The consequence being faced is the large number of bills that must be prepared. Considering the great importance, everything must indeed be proposed and its completion is prioritized in 2020. That all of this will sideline the bills that has been scheduled in Prolegnas (National Legislation Program) 2020, clearly they will be considered based on urgency. The will to agree in a deliberation between the president and the DPR will be decisive. From the Prolegnas side, doesn\'t Article 23 Paragraph 2 letter b of Law No. 12 of 2011 in conjunction with Law No. 15 of 2019 provide a way for that?
All of that will require a lot of work, extra time and energy, and is not light. But is there really an easy, fast, and inexpensive way to realize this political policy and the goal of creating employment? Those are indeed the challenges. Yes for the president, yes for the DPR.

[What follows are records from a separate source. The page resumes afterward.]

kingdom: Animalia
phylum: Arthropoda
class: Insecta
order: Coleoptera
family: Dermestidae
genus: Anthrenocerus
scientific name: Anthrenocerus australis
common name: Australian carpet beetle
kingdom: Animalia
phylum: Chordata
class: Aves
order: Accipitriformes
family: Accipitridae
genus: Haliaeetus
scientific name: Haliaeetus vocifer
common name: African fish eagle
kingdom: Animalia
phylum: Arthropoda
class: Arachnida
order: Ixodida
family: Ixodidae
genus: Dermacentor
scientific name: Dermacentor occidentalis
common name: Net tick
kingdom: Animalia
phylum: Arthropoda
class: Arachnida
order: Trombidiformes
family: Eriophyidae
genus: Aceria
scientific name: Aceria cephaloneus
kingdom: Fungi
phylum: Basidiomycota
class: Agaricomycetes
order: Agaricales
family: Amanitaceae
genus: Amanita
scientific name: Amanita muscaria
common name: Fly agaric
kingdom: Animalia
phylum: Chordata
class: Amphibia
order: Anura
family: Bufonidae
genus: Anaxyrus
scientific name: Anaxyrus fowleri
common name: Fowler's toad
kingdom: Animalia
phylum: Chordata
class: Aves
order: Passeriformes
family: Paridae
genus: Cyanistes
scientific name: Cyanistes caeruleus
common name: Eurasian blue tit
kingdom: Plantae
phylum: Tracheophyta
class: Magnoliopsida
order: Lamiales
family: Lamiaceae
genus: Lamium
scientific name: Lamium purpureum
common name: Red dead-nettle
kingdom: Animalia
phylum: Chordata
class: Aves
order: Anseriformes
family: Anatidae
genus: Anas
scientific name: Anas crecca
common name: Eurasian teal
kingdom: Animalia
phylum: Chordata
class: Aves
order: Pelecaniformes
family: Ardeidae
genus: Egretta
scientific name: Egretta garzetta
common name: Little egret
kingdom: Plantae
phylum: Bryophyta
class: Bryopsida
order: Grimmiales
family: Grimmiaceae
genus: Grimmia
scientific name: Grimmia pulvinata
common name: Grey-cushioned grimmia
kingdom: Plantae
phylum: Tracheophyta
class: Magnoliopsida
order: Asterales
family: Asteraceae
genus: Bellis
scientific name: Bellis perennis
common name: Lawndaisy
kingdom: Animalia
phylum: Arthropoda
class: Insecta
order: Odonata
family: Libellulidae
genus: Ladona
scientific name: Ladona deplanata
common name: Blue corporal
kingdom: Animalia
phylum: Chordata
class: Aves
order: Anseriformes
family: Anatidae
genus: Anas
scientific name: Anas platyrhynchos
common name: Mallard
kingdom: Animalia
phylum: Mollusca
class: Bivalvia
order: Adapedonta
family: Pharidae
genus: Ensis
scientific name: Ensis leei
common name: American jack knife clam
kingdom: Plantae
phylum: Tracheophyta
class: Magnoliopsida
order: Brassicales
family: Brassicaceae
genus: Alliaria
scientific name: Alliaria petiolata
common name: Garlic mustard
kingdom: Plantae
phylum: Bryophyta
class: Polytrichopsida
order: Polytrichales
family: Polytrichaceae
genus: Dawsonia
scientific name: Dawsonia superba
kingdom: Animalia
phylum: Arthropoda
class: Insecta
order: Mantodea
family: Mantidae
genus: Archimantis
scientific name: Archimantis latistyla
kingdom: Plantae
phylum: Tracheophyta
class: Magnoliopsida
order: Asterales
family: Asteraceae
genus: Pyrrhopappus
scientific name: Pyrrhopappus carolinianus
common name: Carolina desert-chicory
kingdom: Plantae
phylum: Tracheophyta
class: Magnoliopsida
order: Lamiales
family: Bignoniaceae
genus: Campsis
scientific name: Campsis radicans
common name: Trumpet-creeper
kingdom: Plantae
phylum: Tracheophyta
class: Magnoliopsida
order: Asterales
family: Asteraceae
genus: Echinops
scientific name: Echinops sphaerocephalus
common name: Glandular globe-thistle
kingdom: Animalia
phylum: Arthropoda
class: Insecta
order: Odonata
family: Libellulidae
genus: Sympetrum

The method of the resolution, if it is pleasing to consider it as a middle way, seems to require the generosity of all parties having the authorities in making laws. Politically, the president needs to agree with the leaders of the DPR and their existing factions. In order to give the foundation for it, because all members of the DPR have direction in their recess, the president can discuss in advance and make the agreement with the general chairmen and leaders of existing political parties. Hopefully this will be favored by the leaders of this country. Once again, hopefully.
Bambang Kesowo, Lecturer at postgraduate law school at Gadjah Mada University; chairman of the board of supervisors of the National Resilience Institute Alumni Association (IKAL Lemhannas).